* _SEGMENT DU DOCUMENT_
-=-=-
Par haine contre Roland, Ganelon convient avec les Sarrasins qu’à tel jour, en tel lieu, ils dresseront une embuscade : il s’arrangera pour que Roland, les douze pairs, et, avec eux, les meilleurs barons de Charlemagne tombent dans le piège, et ils y tombent en effet. Dans la vallée de Roncevaux, au lieu choisi par le traître, ils sont massacrés jusqu’au dernier. Charlemagne, venu trop tard à leur secours, venge du moins leur mort.

On peut résumer en ces termes la Chanson de Roland, et il suffit de la résumer ainsi pour mettre en évidence la vulgarité de ses données. Qu’une troupe en campagne se laisse surprendre par un ennemi embusqué, quoi de plus banal dans la réalité comme dans les romans ? et qu’un traître l’ait jetée en ce guet-apens, c’est le plus grossier des ressorts. Dès l’instant où le traître annonce qu’il trahira, nous sommes en défiance contre le conteur ; car nous voyons où il veut nous mener : il veut que nous haïssions le traître et que nous plaignions ses victimes, et, sachant d’avance qu’en effet il nous faudra en passer par là, nous haïrons donc le traître et nous plaindrons ses victimes, mais non sans un certain mépris pour le conte et pour le conteur. Il en est ainsi chaque fois que la poésie met en scène des malheureux accablés par une destinée fatale et qui ne peuvent rien que la subir. Précisément parce que de tels personnages sont pitoyables par nature et par définition, nous les renvoyons au public des théâtres de mélodrame ou au public de la librairie de colportage ; nous en voulons à la poésie de spéculer sur notre apitoiement presque nécessaire, donc vulgaire, de frapper par un calcul trop sur à des sources de pathétique trop faciles à ouvrir, et dans le moment même où nous cédons à l’émotion qu’elle réclame de nous, sachant du moins la qualité de cette émotion, plus ou moins obscurément nous nous reprochons d’y céder.
-=-=-
* _EXTRAIT DE DONNÉES_
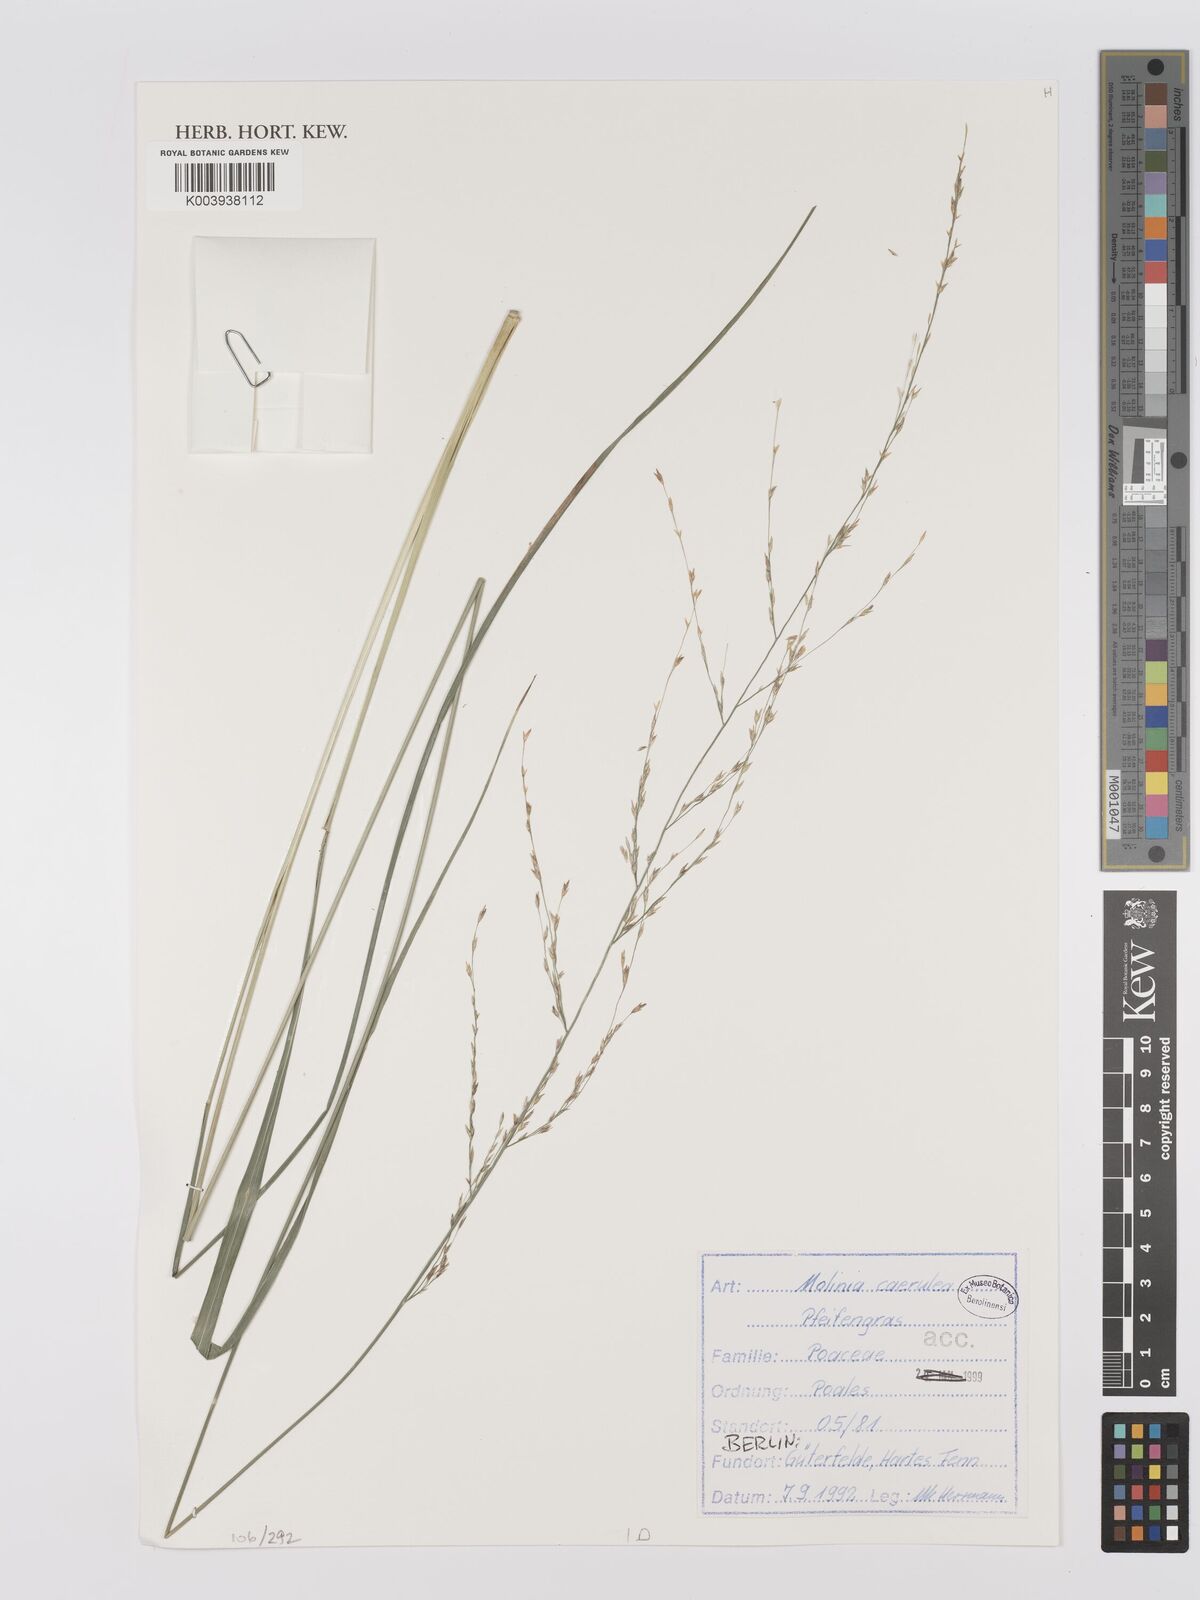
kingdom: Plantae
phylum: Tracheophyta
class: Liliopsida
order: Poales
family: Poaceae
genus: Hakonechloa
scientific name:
-=-=-
* _OBJECTIF_
Recopiez à l'identique le texte sur la Chanson de Roland, depuis "Par haine contre" jusqu'à "moins leur mort." inclus.

* _RÉSULTAT_
Par haine contre Roland, Ganelon convient avec les Sarrasins qu’à tel jour, en tel lieu, ils dresseront une embuscade : il s’arrangera pour que Roland, les douze pairs, et, avec eux, les meilleurs barons de Charlemagne tombent dans le piège, et ils y tombent en effet. Dans la vallée de Roncevaux, au lieu choisi par le traître, ils sont massacrés jusqu’au dernier. Charlemagne, venu trop tard à leur secours, venge du moins leur mort.